Race report between FiveThiryEight and realclearpolitics: There’s no such thing as the friendly local UCI race this year. Lots of people are racing super fast, and suddenly pack racing and tactics are playing out in even hometown races like Northampton. Not to mention the 70-strong B field chomping at the bit, packed with riders who would be giving us all a run for our money if they had only thought to buy a $150 UCI license a few months sooner. Pretty awesome even while I hope to finish better than 8th one of these days. You run what you brung and so it was. Saturday I missed the first selection off that fast quick start into the gravel holeshot corner, but was close for a bit, feeling comfortable until I wasn’t, and then the race was riding away further and further away. It sounded pretty exciting – a battle into the steep ride-up and through the barriers to settle the podium spots. Sunday I had a better start, made the right call to run the sandpit on lap one, then approached the ride-up behind someone who bobbled and lost contact with the front group. It’s hard to follow anyone up that steep ride-up, and I was happy with my choice to go up that in the 44 but not that lap. On following laps, duking it out with Amy Wallace, she was killing me in the sandpit riding as I ran, but then eventually I blew and she dumped me there.
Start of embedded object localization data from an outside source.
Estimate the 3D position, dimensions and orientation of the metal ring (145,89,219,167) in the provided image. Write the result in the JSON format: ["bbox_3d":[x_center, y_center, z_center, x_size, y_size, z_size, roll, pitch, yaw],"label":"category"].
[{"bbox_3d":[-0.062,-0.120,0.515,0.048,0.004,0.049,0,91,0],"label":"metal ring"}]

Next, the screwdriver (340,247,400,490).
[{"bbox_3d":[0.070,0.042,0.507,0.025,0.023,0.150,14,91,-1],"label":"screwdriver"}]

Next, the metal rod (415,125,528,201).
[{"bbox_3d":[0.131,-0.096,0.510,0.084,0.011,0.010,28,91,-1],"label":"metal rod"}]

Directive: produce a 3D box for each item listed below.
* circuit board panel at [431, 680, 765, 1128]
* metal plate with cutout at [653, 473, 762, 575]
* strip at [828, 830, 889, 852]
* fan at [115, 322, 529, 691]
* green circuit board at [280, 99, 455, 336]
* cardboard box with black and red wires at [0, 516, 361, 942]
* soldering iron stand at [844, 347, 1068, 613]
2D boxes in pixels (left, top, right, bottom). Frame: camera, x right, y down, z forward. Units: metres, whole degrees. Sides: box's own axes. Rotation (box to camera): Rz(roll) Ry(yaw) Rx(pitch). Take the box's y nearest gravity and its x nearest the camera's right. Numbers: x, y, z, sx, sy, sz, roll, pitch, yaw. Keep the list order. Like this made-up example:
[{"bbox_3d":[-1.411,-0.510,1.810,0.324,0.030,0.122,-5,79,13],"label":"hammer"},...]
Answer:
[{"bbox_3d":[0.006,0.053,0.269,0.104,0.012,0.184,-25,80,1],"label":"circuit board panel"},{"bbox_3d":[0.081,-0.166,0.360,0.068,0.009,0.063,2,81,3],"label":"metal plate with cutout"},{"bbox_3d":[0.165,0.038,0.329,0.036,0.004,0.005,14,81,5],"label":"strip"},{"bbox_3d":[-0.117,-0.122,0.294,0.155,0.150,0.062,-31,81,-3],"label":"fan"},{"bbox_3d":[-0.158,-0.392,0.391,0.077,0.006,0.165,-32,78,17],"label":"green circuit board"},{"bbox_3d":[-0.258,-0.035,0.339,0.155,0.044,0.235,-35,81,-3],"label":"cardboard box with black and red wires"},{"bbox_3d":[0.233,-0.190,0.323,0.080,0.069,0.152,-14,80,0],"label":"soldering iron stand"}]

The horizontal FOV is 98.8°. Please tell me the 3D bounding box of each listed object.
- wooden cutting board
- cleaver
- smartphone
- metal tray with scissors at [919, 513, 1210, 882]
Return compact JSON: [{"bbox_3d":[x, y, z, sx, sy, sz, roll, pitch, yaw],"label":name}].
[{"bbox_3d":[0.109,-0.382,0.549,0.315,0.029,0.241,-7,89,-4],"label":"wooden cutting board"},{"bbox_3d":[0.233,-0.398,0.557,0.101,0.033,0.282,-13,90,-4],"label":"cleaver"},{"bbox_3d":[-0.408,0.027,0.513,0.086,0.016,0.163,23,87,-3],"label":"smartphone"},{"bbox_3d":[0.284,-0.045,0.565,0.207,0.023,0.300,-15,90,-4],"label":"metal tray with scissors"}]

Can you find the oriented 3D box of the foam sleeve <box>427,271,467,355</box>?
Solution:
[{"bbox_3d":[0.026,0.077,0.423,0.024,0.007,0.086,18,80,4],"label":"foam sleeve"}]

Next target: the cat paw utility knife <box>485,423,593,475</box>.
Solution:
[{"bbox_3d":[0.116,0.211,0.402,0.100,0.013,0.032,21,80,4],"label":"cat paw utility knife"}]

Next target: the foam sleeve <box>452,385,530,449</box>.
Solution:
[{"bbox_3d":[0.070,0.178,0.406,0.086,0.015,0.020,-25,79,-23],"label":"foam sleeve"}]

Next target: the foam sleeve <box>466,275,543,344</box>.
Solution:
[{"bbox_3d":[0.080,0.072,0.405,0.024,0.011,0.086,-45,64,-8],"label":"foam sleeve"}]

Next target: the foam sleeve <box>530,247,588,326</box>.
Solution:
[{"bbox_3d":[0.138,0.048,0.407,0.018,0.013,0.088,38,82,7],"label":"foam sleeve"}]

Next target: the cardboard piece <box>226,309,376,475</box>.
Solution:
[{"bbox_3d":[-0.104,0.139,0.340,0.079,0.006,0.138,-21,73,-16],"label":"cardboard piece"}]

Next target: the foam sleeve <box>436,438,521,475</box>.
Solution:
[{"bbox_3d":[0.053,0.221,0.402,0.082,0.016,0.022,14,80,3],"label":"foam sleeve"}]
But then she slowed and I closed again – it was a quality battle. I switched to riding the sandpit, much preferring not to have to get off the bike. I can use a lesson in crossing those railroad tracks sans drama. The usual suspects tearing it up, plus Mackenzie back in action. No shortcuts but hoping to get stronger asap. Do you think an appeal to patriotism will help? Next stop looks like Highland Park. Still debating Beacon's Amphitheatre of Pain given that long haul and just not going well enough to justify the enticing trek to Toronto. New photos from rockstar Mark Suprenant. Start, the fateful sandpit decision, and pedaling 30rpm.